Required task:
Rewrite every one of the records below with "pose" swapped for "view" and nothing else changed, and leave the pictures out.

--- Start Working data ---

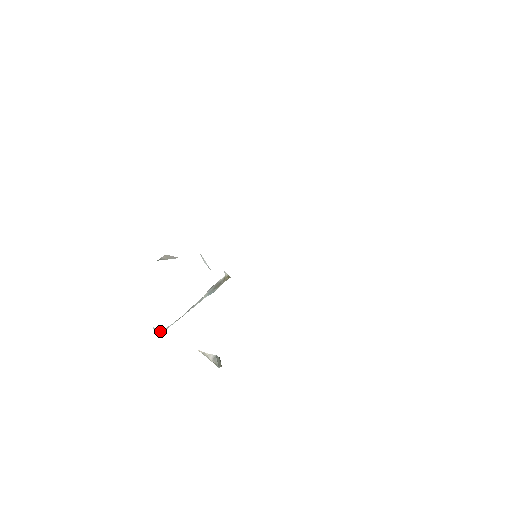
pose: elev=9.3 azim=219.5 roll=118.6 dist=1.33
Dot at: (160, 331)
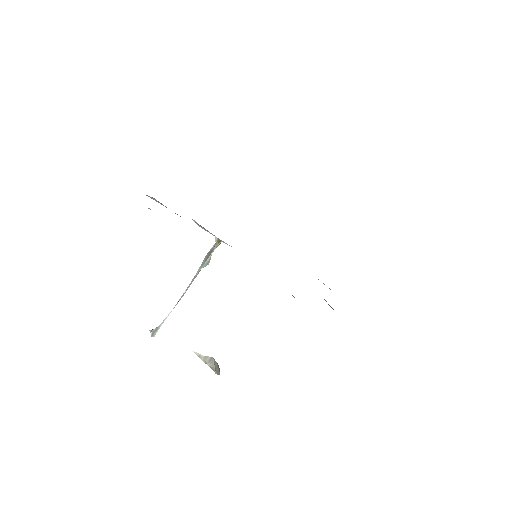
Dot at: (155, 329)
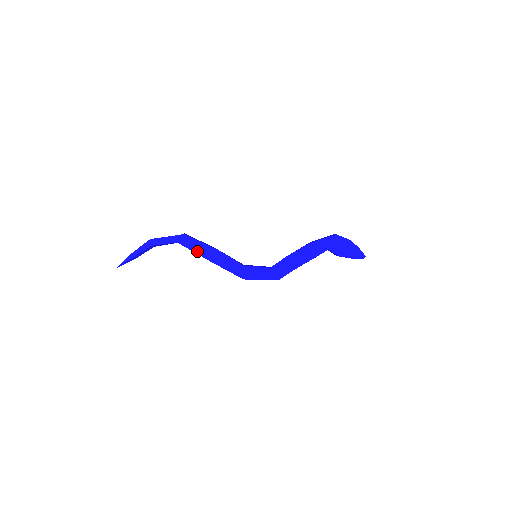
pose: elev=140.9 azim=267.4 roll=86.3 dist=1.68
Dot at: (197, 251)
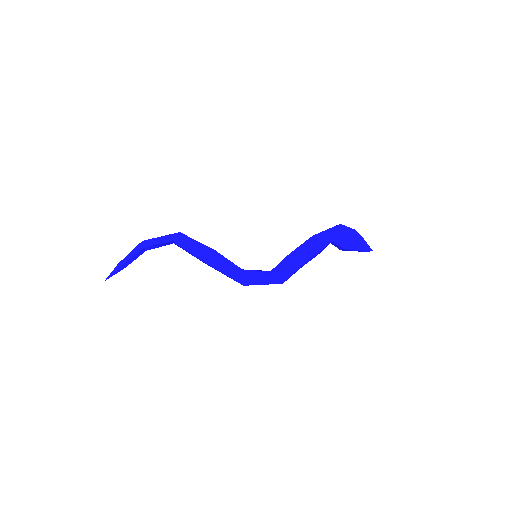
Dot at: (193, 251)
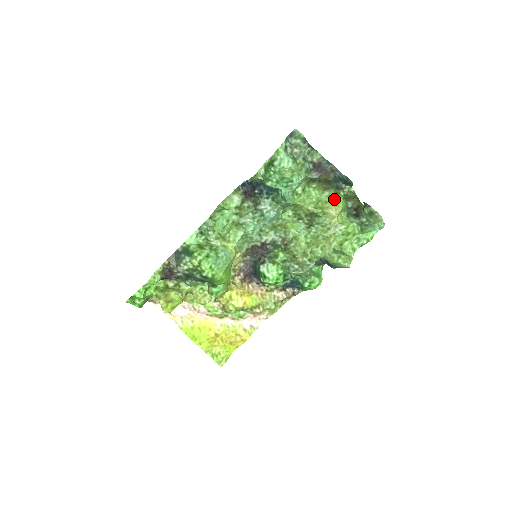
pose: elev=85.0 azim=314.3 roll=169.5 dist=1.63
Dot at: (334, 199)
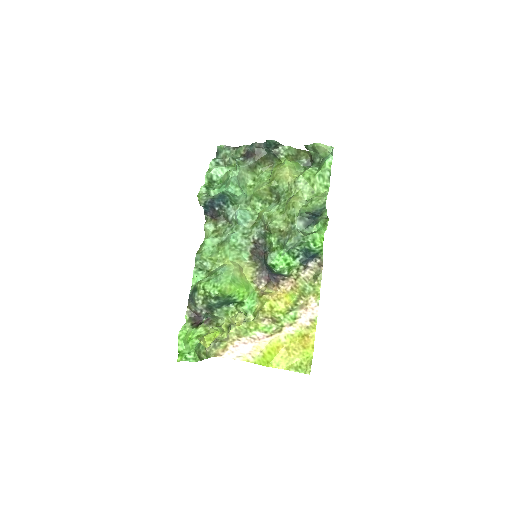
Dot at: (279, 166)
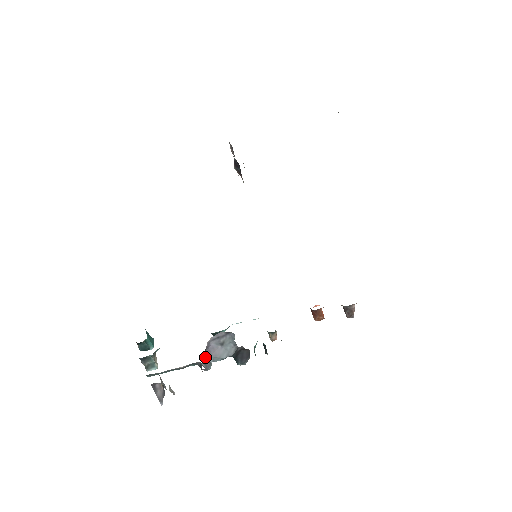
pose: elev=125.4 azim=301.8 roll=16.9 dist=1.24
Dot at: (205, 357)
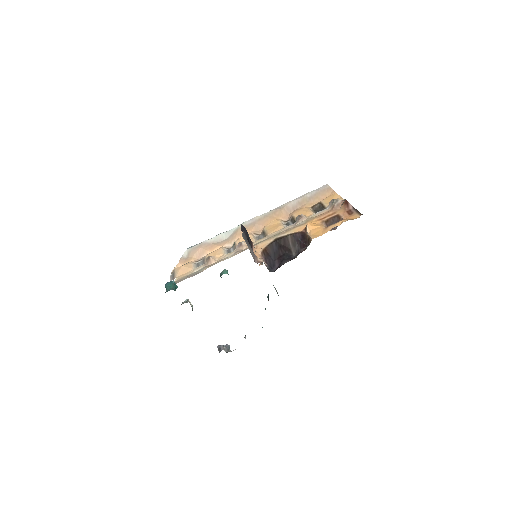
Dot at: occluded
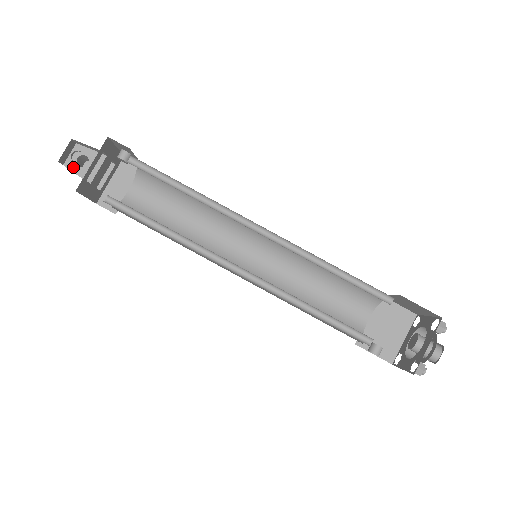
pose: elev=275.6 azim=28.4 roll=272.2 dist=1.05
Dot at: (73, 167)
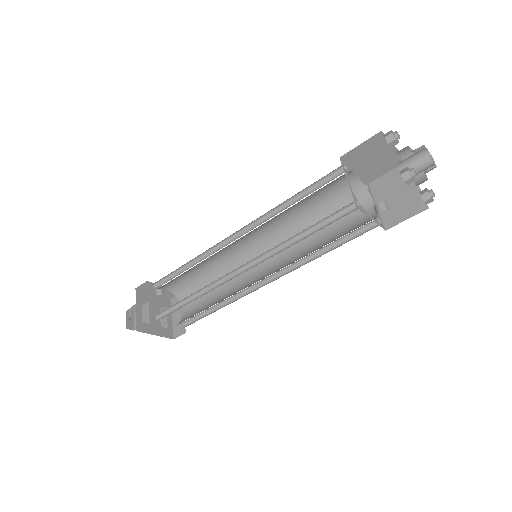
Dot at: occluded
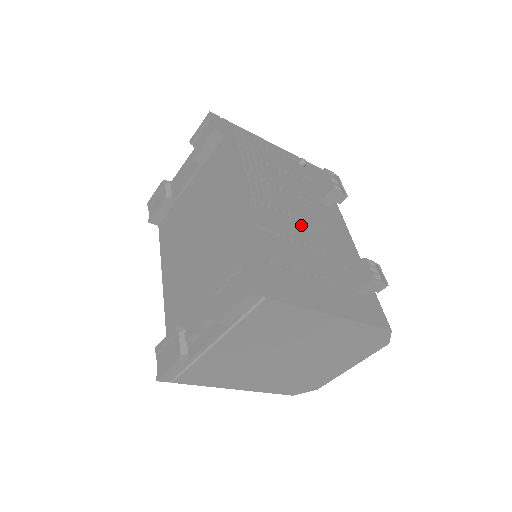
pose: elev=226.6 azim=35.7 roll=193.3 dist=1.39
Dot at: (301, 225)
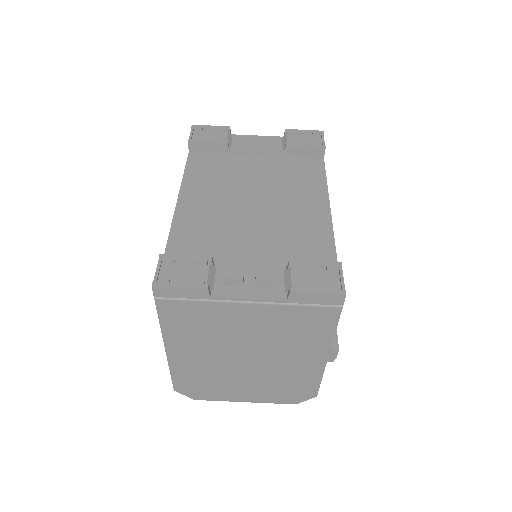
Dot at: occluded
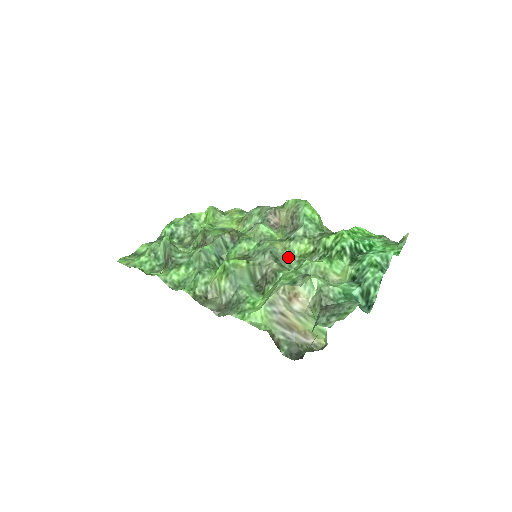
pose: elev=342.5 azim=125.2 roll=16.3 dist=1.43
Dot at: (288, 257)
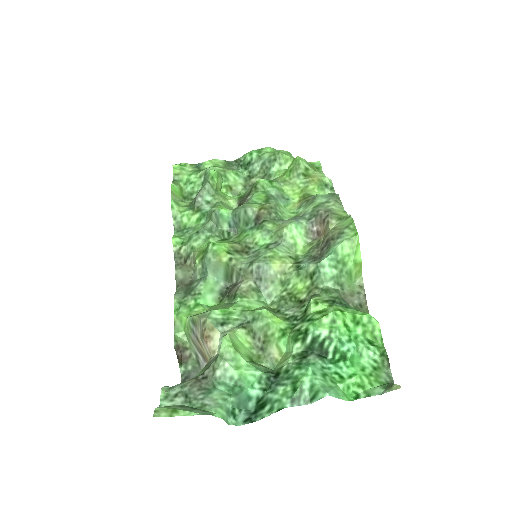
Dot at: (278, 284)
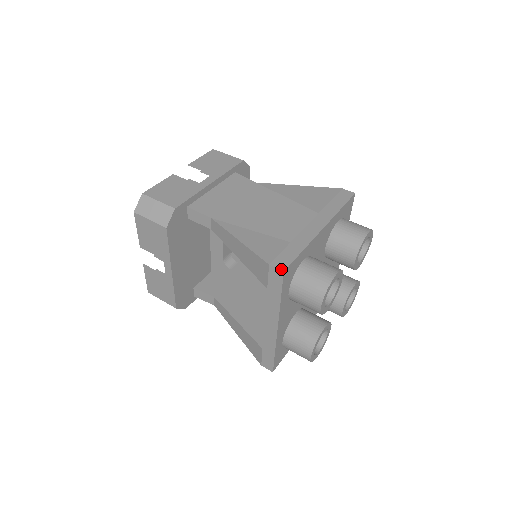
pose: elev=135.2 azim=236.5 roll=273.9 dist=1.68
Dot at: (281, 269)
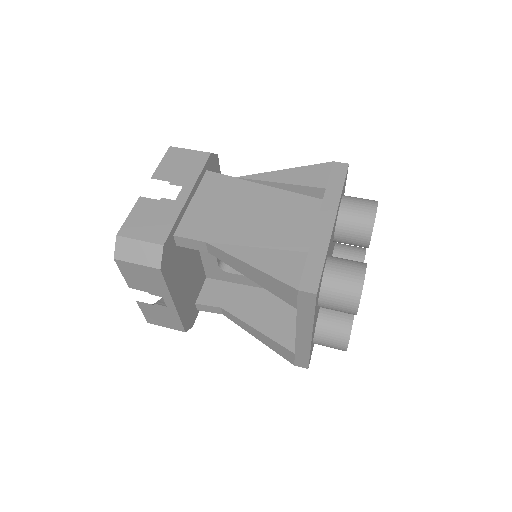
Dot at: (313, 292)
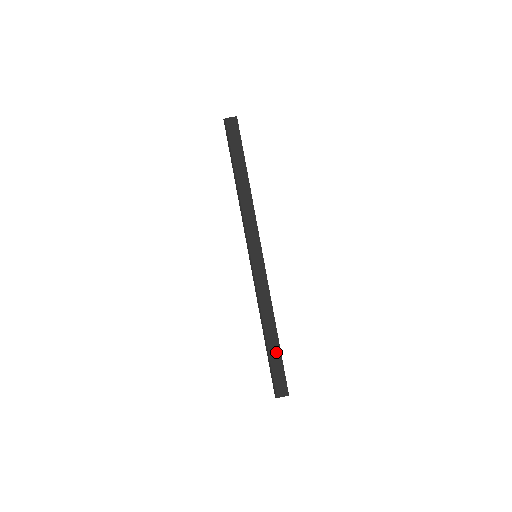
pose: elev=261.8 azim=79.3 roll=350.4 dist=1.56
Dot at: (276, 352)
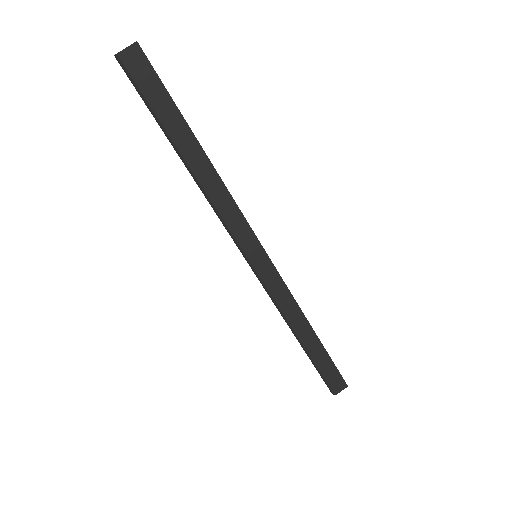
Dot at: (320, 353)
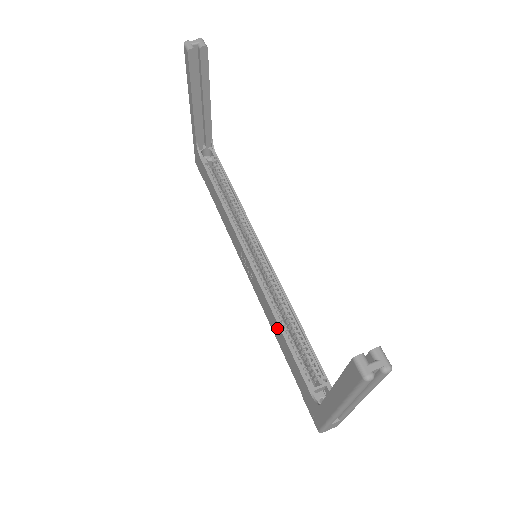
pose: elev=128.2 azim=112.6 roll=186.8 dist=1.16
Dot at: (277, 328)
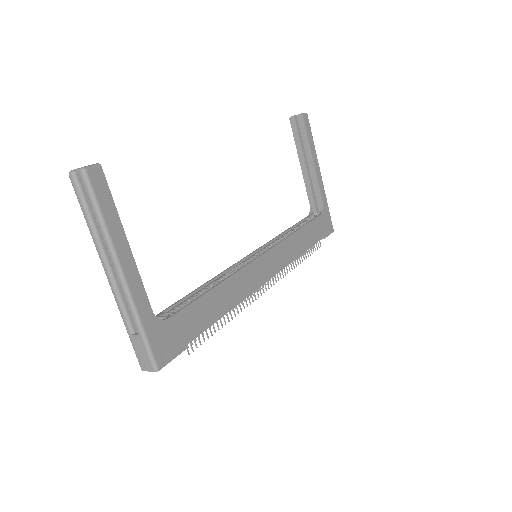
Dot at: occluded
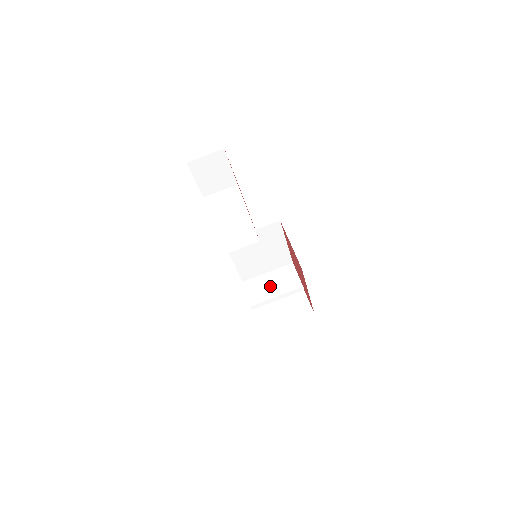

--- End Working data ---

Reply:
view: elev=9.3 azim=219.5 roll=118.6 dist=1.33
Dot at: (160, 331)
Dot at: (155, 329)
view: elev=140.9 azim=267.4 roll=86.3 dist=1.68
Dot at: (197, 251)
Dot at: (193, 251)
view: elev=85.0 azim=314.3 roll=169.5 dist=1.63
Dot at: (334, 199)
Dot at: (279, 166)
view: elev=125.4 azim=301.8 roll=16.9 dist=1.24
Dot at: (205, 357)
Dot at: occluded
view: elev=275.6 azim=28.4 roll=272.2 dist=1.05
Dot at: (73, 167)
Dot at: occluded
view: elev=226.6 azim=35.7 roll=193.3 dist=1.39
Dot at: (301, 225)
Dot at: occluded
view: elev=342.5 azim=125.2 roll=16.3 dist=1.43
Dot at: (288, 257)
Dot at: (278, 284)
view: elev=135.2 azim=236.5 roll=273.9 dist=1.68
Dot at: (281, 269)
Dot at: (313, 292)
view: elev=261.8 azim=79.3 roll=350.4 dist=1.56
Dot at: (276, 352)
Dot at: (320, 353)
view: elev=128.2 azim=112.6 roll=186.8 dist=1.16
Dot at: (277, 328)
Dot at: occluded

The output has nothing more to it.